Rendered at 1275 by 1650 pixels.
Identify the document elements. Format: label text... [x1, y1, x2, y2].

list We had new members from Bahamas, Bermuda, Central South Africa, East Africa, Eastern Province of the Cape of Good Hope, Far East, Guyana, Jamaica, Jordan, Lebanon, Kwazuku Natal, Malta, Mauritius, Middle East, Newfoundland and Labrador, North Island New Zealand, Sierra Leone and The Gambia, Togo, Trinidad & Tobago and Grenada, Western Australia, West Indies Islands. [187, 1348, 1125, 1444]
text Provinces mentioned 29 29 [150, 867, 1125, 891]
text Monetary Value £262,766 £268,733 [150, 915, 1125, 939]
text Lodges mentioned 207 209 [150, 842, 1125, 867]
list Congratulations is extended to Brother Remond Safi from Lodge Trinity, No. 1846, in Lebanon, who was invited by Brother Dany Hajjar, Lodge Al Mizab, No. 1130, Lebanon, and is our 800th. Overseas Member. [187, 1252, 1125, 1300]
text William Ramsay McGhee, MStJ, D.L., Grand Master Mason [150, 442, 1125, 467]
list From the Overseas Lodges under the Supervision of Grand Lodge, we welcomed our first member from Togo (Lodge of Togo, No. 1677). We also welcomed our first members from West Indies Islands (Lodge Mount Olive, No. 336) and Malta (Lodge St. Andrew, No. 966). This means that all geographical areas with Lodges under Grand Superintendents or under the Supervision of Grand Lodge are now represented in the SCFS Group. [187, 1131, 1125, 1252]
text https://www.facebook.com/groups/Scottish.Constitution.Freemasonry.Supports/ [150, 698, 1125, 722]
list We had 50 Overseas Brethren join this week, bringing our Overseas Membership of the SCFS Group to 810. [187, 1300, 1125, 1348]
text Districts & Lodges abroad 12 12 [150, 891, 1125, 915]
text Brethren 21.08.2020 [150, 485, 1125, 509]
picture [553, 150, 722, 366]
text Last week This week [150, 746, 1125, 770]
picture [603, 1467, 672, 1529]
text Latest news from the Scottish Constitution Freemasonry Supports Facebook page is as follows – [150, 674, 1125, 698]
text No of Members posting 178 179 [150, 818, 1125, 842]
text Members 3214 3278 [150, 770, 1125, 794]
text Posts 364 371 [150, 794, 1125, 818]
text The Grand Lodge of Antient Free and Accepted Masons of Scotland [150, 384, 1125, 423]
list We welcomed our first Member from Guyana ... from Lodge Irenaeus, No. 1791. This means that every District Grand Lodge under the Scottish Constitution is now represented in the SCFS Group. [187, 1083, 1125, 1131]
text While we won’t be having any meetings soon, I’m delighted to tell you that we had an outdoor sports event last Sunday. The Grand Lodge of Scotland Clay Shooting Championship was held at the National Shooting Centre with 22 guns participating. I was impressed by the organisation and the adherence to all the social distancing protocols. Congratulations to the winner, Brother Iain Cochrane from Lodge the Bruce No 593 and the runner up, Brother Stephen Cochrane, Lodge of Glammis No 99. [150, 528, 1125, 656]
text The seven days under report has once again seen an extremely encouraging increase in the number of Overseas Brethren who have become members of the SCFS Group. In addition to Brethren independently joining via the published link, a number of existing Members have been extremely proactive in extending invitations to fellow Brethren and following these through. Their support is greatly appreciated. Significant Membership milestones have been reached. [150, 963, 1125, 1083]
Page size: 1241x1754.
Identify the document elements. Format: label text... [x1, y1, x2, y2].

• [YOUR ASSIGNMENT]
The full data, repeated exactly, is the only acceptable output.

• [RESPONSE FOR THIS EXERCISE]
Rendered at 1275 by 1650 pixels.
Identify the document elements. Format: label text... [x1, y1, x2, y2].

list We had new members from Bahamas, Bermuda, Central South Africa, East Africa, Eastern Province of the Cape of Good Hope, Far East, Guyana, Jamaica, Jordan, Lebanon, Kwazuku Natal, Malta, Mauritius, Middle East, Newfoundland and Labrador, North Island New Zealand, Sierra Leone and The Gambia, Togo, Trinidad & Tobago and Grenada, Western Australia, West Indies Islands. [187, 1348, 1125, 1444]
text Provinces mentioned 29 29 [150, 867, 1125, 891]
text Monetary Value £262,766 £268,733 [150, 915, 1125, 939]
text Lodges mentioned 207 209 [150, 842, 1125, 867]
list Congratulations is extended to Brother Remond Safi from Lodge Trinity, No. 1846, in Lebanon, who was invited by Brother Dany Hajjar, Lodge Al Mizab, No. 1130, Lebanon, and is our 800th. Overseas Member. [187, 1252, 1125, 1300]
text William Ramsay McGhee, MStJ, D.L., Grand Master Mason [150, 442, 1125, 467]
list From the Overseas Lodges under the Supervision of Grand Lodge, we welcomed our first member from Togo (Lodge of Togo, No. 1677). We also welcomed our first members from West Indies Islands (Lodge Mount Olive, No. 336) and Malta (Lodge St. Andrew, No. 966). This means that all geographical areas with Lodges under Grand Superintendents or under the Supervision of Grand Lodge are now represented in the SCFS Group. [187, 1131, 1125, 1252]
text https://www.facebook.com/groups/Scottish.Constitution.Freemasonry.Supports/ [150, 698, 1125, 722]
list We had 50 Overseas Brethren join this week, bringing our Overseas Membership of the SCFS Group to 810. [187, 1300, 1125, 1348]
text Districts & Lodges abroad 12 12 [150, 891, 1125, 915]
text Brethren 21.08.2020 [150, 485, 1125, 509]
picture [553, 150, 722, 366]
text Last week This week [150, 746, 1125, 770]
picture [603, 1467, 672, 1529]
text Latest news from the Scottish Constitution Freemasonry Supports Facebook page is as follows – [150, 674, 1125, 698]
text No of Members posting 178 179 [150, 818, 1125, 842]
text Members 3214 3278 [150, 770, 1125, 794]
text Posts 364 371 [150, 794, 1125, 818]
text The Grand Lodge of Antient Free and Accepted Masons of Scotland [150, 384, 1125, 423]
list We welcomed our first Member from Guyana ... from Lodge Irenaeus, No. 1791. This means that every District Grand Lodge under the Scottish Constitution is now represented in the SCFS Group. [187, 1083, 1125, 1131]
text While we won’t be having any meetings soon, I’m delighted to tell you that we had an outdoor sports event last Sunday. The Grand Lodge of Scotland Clay Shooting Championship was held at the National Shooting Centre with 22 guns participating. I was impressed by the organisation and the adherence to all the social distancing protocols. Congratulations to the winner, Brother Iain Cochrane from Lodge the Bruce No 593 and the runner up, Brother Stephen Cochrane, Lodge of Glammis No 99. [150, 528, 1125, 656]
text The seven days under report has once again seen an extremely encouraging increase in the number of Overseas Brethren who have become members of the SCFS Group. In addition to Brethren independently joining via the published link, a number of existing Members have been extremely proactive in extending invitations to fellow Brethren and following these through. Their support is greatly appreciated. Significant Membership milestones have been reached. [150, 963, 1125, 1083]
Page size: 1241x1754.
Identify the document elements. Format: label text... [x1, y1, x2, y2].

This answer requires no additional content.